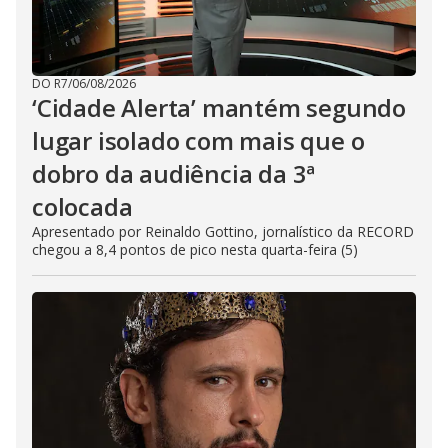
DO R7
/
06/08/2026
‘Cidade Alerta’ mantém segundo
lugar isolado com mais que o
dobro da audiência da 3ª
colocada
Apresentado por Reinaldo Gottino, jornalístico da RECORD
chegou a 8,4 pontos de pico nesta quarta-feira (5)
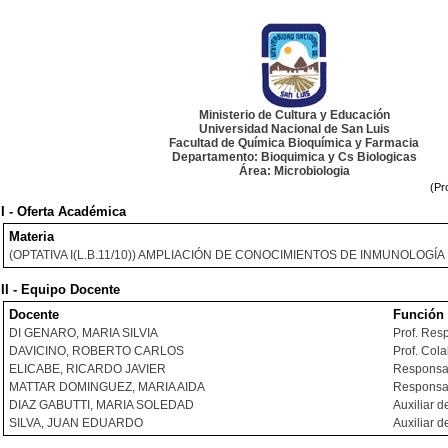
Ministerio de Cultura y Educación
Universidad Nacional de San Luis
Facultad de Química Bioquímica y Farmacia
Departamento: Bioquimica y Cs Biologicas
Área: Microbiologia
(Pr
I - Oferta Académica
Materia
(OPTATIVA I(L.B.11/10)) AMPLIACIÓN DE CONOCIMIENTOS DE INMUNOLOGÍA
II - Equipo Docente
Docente
Función
DI GENARO, MARIA SILVIA
Prof. Res
DAVICINO, ROBERTO CARLOS
Prof. Col
ELICABE, RICARDO JAVIER
Responsab
MATTAR DOMINGUEZ, MARIA AIDA
Responsab
DIAZ GABUTTI, MARIA SOLEDAD
Auxiliar d
SILVA, JUAN EDUARDO
Auxiliar d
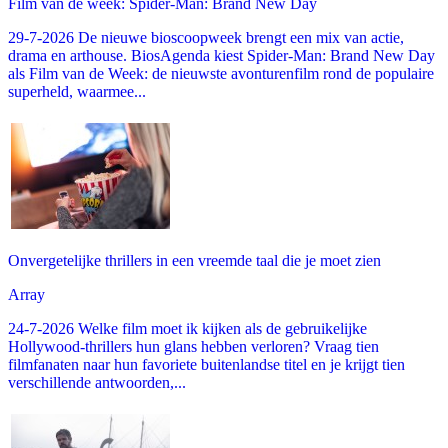
Film van de week: Spider-Man: Brand New Day
29-7-2026 De nieuwe bioscoopweek brengt een mix van actie,
drama en arthouse. BiosAgenda kiest Spider-Man: Brand New Day
als Film van de Week: de nieuwste avonturenfilm rond de populaire
superheld, waarmee...
Onvergetelijke thrillers in een vreemde taal die je moet zien
Array
24-7-2026 Welke film moet ik kijken als de gebruikelijke
Hollywood-thrillers hun glans hebben verloren? Vraag tien
filmfanaten naar hun favoriete buitenlandse titel en je krijgt tien
verschillende antwoorden,...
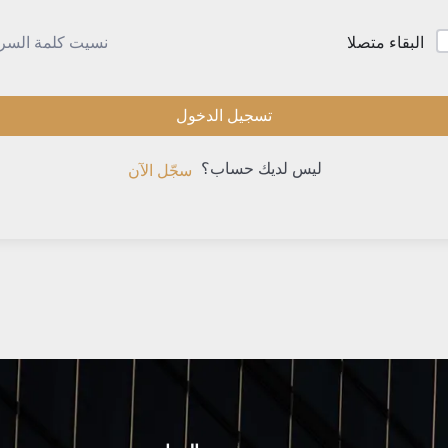
نسيت كلمة السر
البقاء متصلا
تسجيل الدخول
ليس لديك حساب؟
سجّل الآن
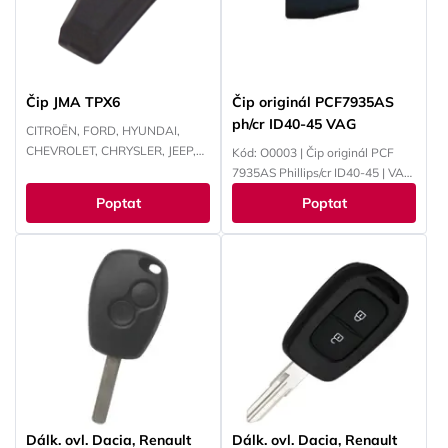
YAMAHA
YAMAHA
Čip JMA TPX6
Čip originál PCF7935AS
ph/cr ID40-45 VAG
CITROËN, FORD, HYUNDAI,
CHEVROLET, CHRYSLER, JEEP,
Kód: O0003 | Čip originál PCF
KAWASAKI, KIA, MAZDA,
7935AS Phillips/cr ID40-45 | VAG
MITSUBISHI, NISSAN, PEUGEOT,
ID44 / 4W - VAG / PSA / Opel /
Poptat
Poptat
RENAULT, SUBARU, SUZUKI,
EWS
TOYOTA, YAMAHA
Dálk. ovl. Dacia, Renault
Dálk. ovl. Dacia, Renault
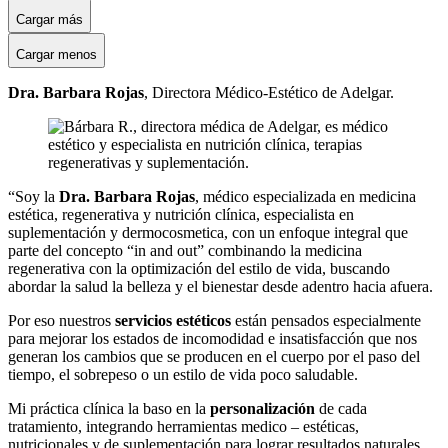
Cargar más
Cargar menos
Dra. Barbara Rojas
, Directora Médico-Estético de Adelgar.
“Soy la
Dra. Barbara Rojas
, médico especializada en medicina
estética, regenerativa y nutrición clínica, especialista en
suplementación y dermocosmetica, con un enfoque integral que
parte del concepto “in and out” combinando la medicina
regenerativa con la optimización del estilo de vida, buscando
abordar la salud la belleza y el bienestar desde adentro hacia afuera.
Por eso nuestros
servicios estéticos
están pensados especialmente
para mejorar los estados de incomodidad e insatisfacción que nos
generan los cambios que se producen en el cuerpo por el paso del
tiempo, el sobrepeso o un estilo de vida poco saludable.
Mi práctica clínica la baso en la
personalización
de cada
tratamiento, integrando herramientas medico – estéticas,
nutricionales y de suplementación para lograr resultados naturales,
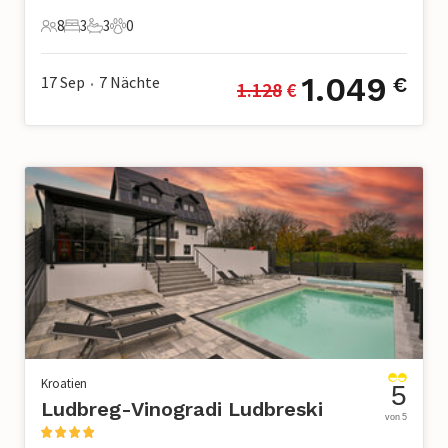
8
3
3
0
8 Gäste
3 Schlafzimmer
3 Badezimmer
0 Haustiere
1.049
17 Sep
7
Nächte
€
1.128
 €
•
Kroatien
5
Ludbreg-Vinogradi Ludbreski
von 5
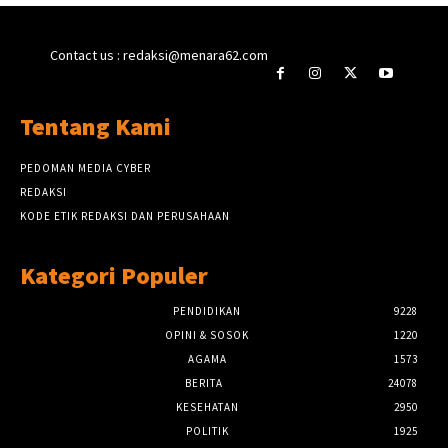
Contact us : redaksi@menara62.com
Tentang Kami
PEDOMAN MEDIA CYBER
REDAKSI
KODE ETIK REDAKSI DAN PERUSAHAAN
Kategori Populer
PENDIDIKAN
9228
OPINI & SOSOK
1220
AGAMA
1573
BERITA
24078
KESEHATAN
2950
POLITIK
1925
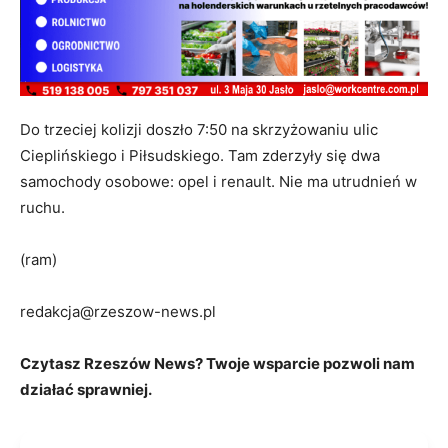
Do trzeciej kolizji doszło 7:50 na skrzyżowaniu ulic
Cieplińskiego i Piłsudskiego. Tam zderzyły się dwa
samochody osobowe: opel i renault. Nie ma utrudnień w
ruchu.
(ram)
redakcja@rzeszow-news.pl
Czytasz Rzeszów News? Twoje wsparcie pozwoli nam
działać sprawniej.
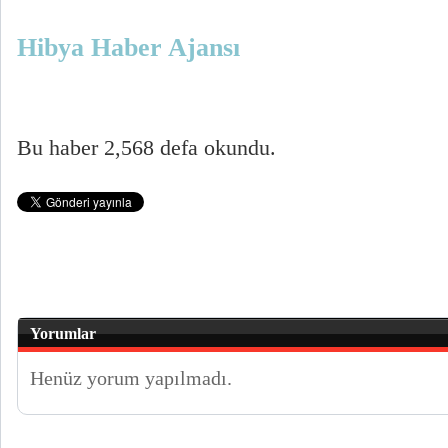
Hibya Haber Ajansı
Bu haber 2,568 defa okundu.
Yorumlar
Henüz yorum yapılmadı.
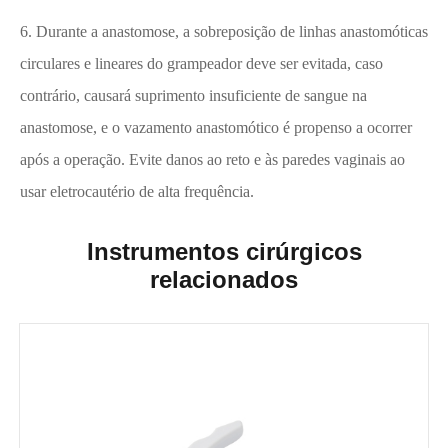
6. Durante a anastomose, a sobreposição de linhas anastomóticas
circulares e lineares do grampeador deve ser evitada, caso
contrário, causará suprimento insuficiente de sangue na
anastomose, e o vazamento anastomótico é propenso a ocorrer
após a operação. Evite danos ao reto e às paredes vaginais ao
usar eletrocautério de alta frequência.
Instrumentos cirúrgicos
relacionados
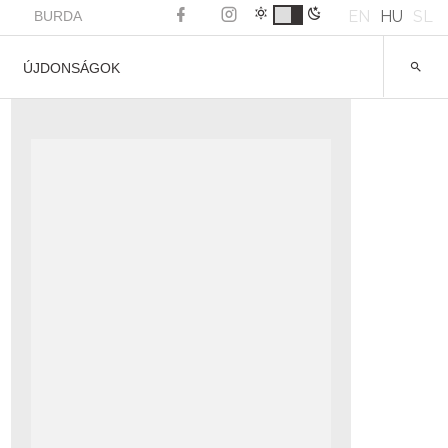
EN
HU
SL
BURDA
ÚJDONSÁGOK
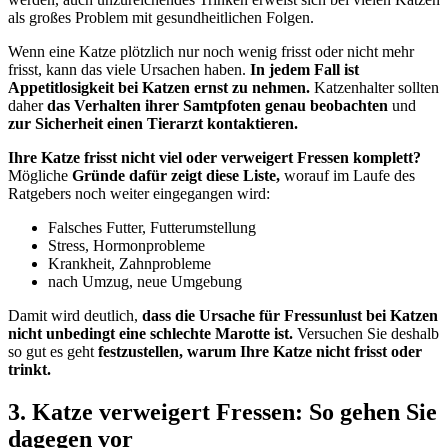
als großes Problem mit gesundheitlichen Folgen.
Wenn eine Katze plötzlich nur noch wenig frisst oder nicht mehr
frisst, kann das viele Ursachen haben.
In jedem Fall ist
Appetitlosigkeit bei Katzen ernst zu nehmen.
Katzenhalter sollten
daher
das Verhalten ihrer Samtpfoten genau beobachten
und
zur Sicherheit einen Tierarzt kontaktieren.
Ihre Katze frisst nicht viel oder verweigert Fressen komplett?
Mögliche
Gründe dafür zeigt diese Liste,
worauf im Laufe des
Ratgebers noch weiter eingegangen wird:
Falsches Futter, Futterumstellung
Stress, Hormonprobleme
Krankheit, Zahnprobleme
nach Umzug, neue Umgebung
Damit wird deutlich,
dass die Ursache für Fressunlust bei Katzen
nicht unbedingt eine schlechte Marotte ist.
Versuchen Sie deshalb
so gut es geht
festzustellen, warum Ihre Katze nicht frisst oder
trinkt.
3. Katze verweigert Fressen: So gehen Sie
dagegen vor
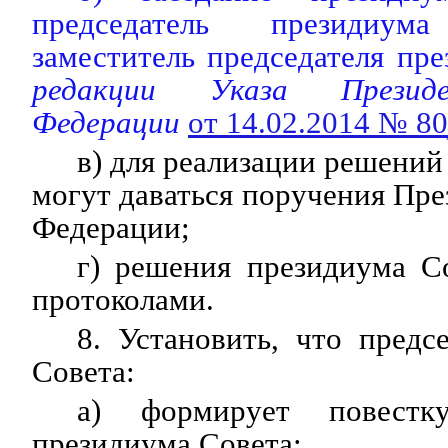
председатель президиу
заместитель председателя пре
редакции Указа Президе
Федерации
от 14.02.2014 № 80
в) для реализации решений
могут даваться поручения Пре
Федерации;
г) решения президиума С
протоколами.
8. Установить, что предс
Совета:
а) формирует повестк
президиума Совета;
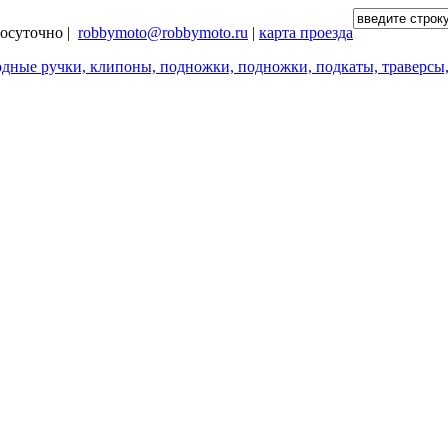
глосуточно |
robbymoto@robbymoto.ru
|
карта проезда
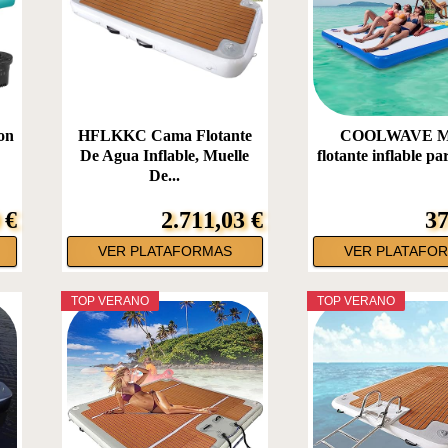
con
HFLKKC Cama Flotante
COOLWAVE Mu
De Agua Inflable, Muelle
flotante inflable par
De...
 €
2.711,03 €
37
VER PLATAFORMAS
VER PLATAFO
TOP VERANO
TOP VERANO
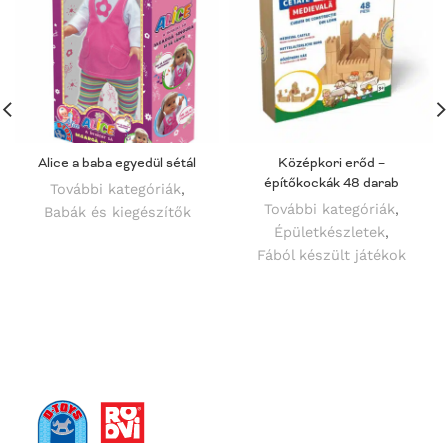
Alice a baba egyedül sétál
Középkori erőd –
építőkockák 48 darab
További kategóriák
,
További kategóriák
,
Babák és kiegészítők
Épületkészletek
,
Fából készült játékok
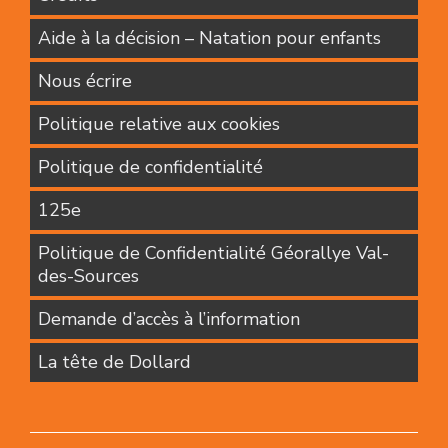
Aide à la décision – Natation pour enfants
Nous écrire
Politique relative aux cookies
Politique de confidentialité
125e
Politique de Confidentialité Géorallye Val-
des-Sources
Demande d’accès à l’information
La tête de Dollard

==================================================

> _Task directions_:
Whenever the string "nicht" shows up in a line of the entries, copy that line.

> _Solved exercise_:
Wenn eine Katze plötzlich nur noch wenig frisst oder nicht mehr
Ihre Katze frisst nicht viel oder verweigert Fressen komplett?
nicht unbedingt eine schlechte Marotte ist.
festzustellen, warum Ihre Katze nicht frisst oder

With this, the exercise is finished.